*Document extract*.
SAVANNAH -- The Cayman Islands has a new attraction -- and it is very old.

Pedro St. James National Historic Site sprawls over seven acres atop a limestone bluff overlooking the Caribbean. After seven years and a $7.5 million transformation, the site opened as the country's first national landmark, its birthplace of democracy.

Pedro St. James National Historic Site Thomas Jefferson, minister of tourism, said that the site "is the Caymanian equivalent to Independence Hall in the U.S. It will serve as a model for future heritage attractions here."

Pedro Castle, centerpiece of the site, is an historically accurate restoration of a three-story, early 19th century West Indian great house and estate.

It was originally the home of William Eden, a cotton plantation owner on Savannah's Pedro bluff on Grand Cayman's south coast.

Eden called his home St. James; research shows that it was built of native rock around 1780 using slave labor.

St. James was the only house on Grand Cayman to survive the hurricane of 1785.

On Dec. 5, 1831, leaders of the British-owned colony gathered at St. James to sign a document outlining the parliamentary system still in place today.

In May 1835 the freedom of slaves was declared on the great house steps.

Recognizing the site's historic importance, the Cayman government bought the property in November 1991 to develop it as the country's first national landmark and heritage tourism attraction.

*Using the information*.
1. Translate this sentence from the Pedro St. James article into Spanish: "St. James was the only house on Grand Cayman to survive the hurricane of 1785."
2. From the Pedro St. James article, extract the passage that begins at the words "Eden called his" and stops after "great house steps.".
3. Continue the Pedro St. James article after its final sentence.

*Dataset excerpts*.
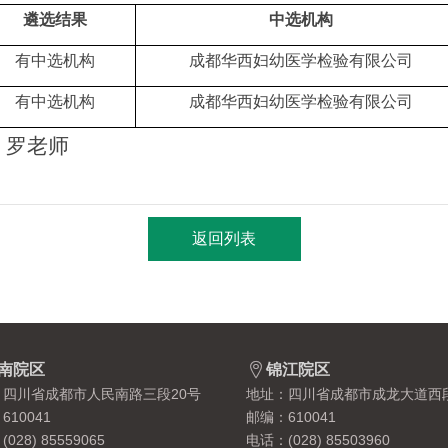
遴选结果
中选机构
有中选机构
成都华西妇幼医学检验有限公司
有中选机构
成都华西妇幼医学检验有限公司
老师
返回列表

南院区
锦江院区
：四川省成都市人民南路三段20号
地址：四川省成都市成龙大道西
610041
邮编：610041
028) 85559065
电话：(028) 85503960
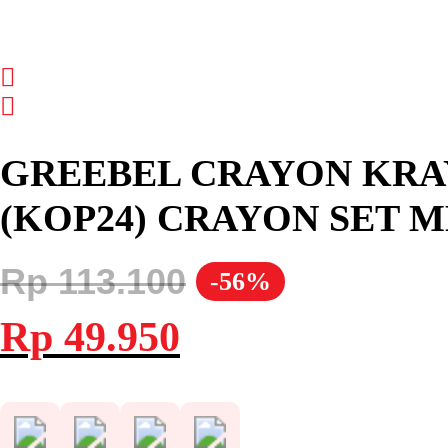
GREEBEL CRAYON KRAYO
(KOP24) CRAYON SET 
Rp
113.100
-56%
Harga
Harga
Rp
49.950
aslinya
saat
adalah:
ini
Rp 113.100.
adalah:
Rp 49.950.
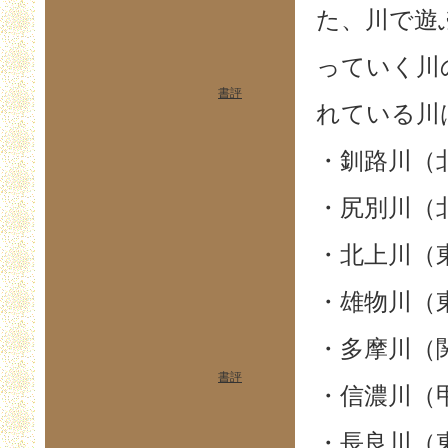
た、川で遊
っていく川
書評
れている川
・釧路川（
・尻別川（
・北上川（
・雄物川（
・多摩川（
書評
・信濃川（
・長良川（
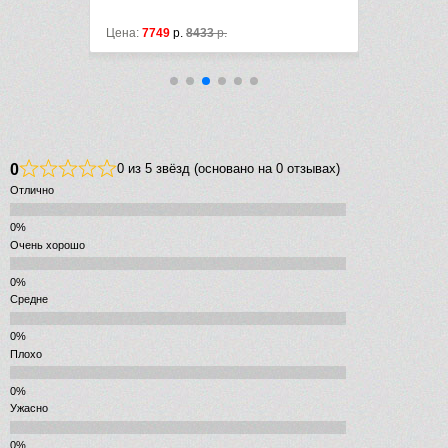
33
р.
Цена:
20717
р.
28330
р.
0
0 из 5 звёзд (основано на 0 отзывах)
Отлично
Очень хорошо
Средне
Плохо
Ужасно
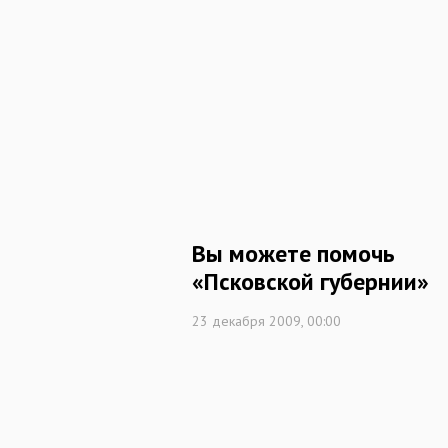
Вы можете помочь
«Псковской губернии»
23 декабря 2009, 00:00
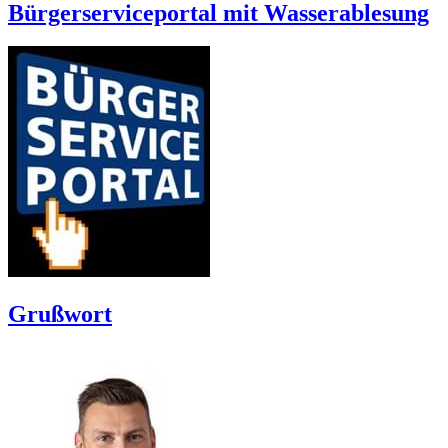
Bürgerserviceportal mit Wasserablesung
Grußwort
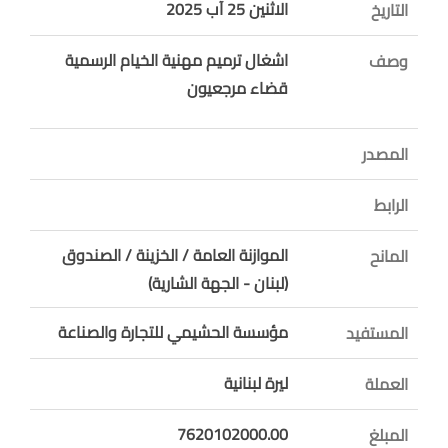
الاثنين 25 آب 2025
التاريخ
اشغال ترميم مهنية الخيام الرسمية
وصف
قضاء مرجعيون
المصدر
الرابط
الموازنة العامة / الخزينة / الصندوق
المانح
(لبنان - الجهة الشارية)
مؤسسة الحشيمي للتجارة والصناعة
المستفيد
ليرة لبنانية
العملة
7620102000.00
المبلغ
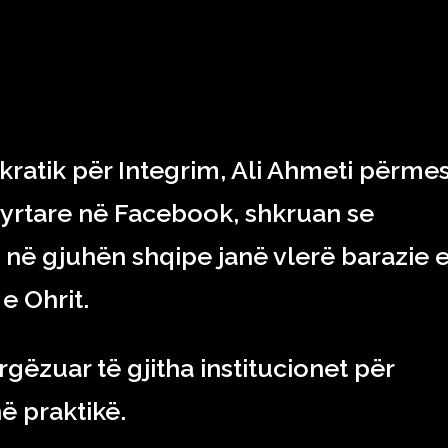
RAJONI & BOTA
TEKNOLOGJIA
SHOWBIZ
SPORT
kratik për Integrim, Ali Ahmeti përme
 zyrtare në Facebook, shkruan se
 në gjuhën shqipe janë vlerë barazie 
e Ohrit.
rgëzuar të gjitha institucionet për
ë praktikë.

*Answers to the tasks*.
1. St. James fue la única casa de Gran Caimán que sobrevivió al huracán de 1785.

2.
Eden called his home St. James; research shows that it was built of native rock around 1780 using slave labor.

St. James was the only house on Grand Cayman to survive the hurricane of 1785.

On Dec. 5, 1831, leaders of the British-owned colony gathered at St. James to sign a document outlining the parliamentary system still in place today.

In May 1835 the freedom of slaves was declared on the great house steps.

3.
Groundbreaking took place in May 1995.

The restoration of the great house, which represents the period between 1820 and 1840, was completed last January. Details reflect authentic building techniques of Caribbean great houses, from rough-hewn timber beams and wooden pegs to mahogany floors, wooden ceilings, stone walls and louvered shutters. A working oven and outdoor kitchen re-create the out buildings on the original estate. The grounds contain traditional medicinal gardens, livestock and tropical plants.

The second phase was the $1.5 million Visitors Centre which includes a multimedia theater offering 200 years of Cayman history in a 20-minute video.

Visitors can take self-guided tours of the great house and grounds, although experienced guides in period costumes are also available. The site is open daily; admission is $6.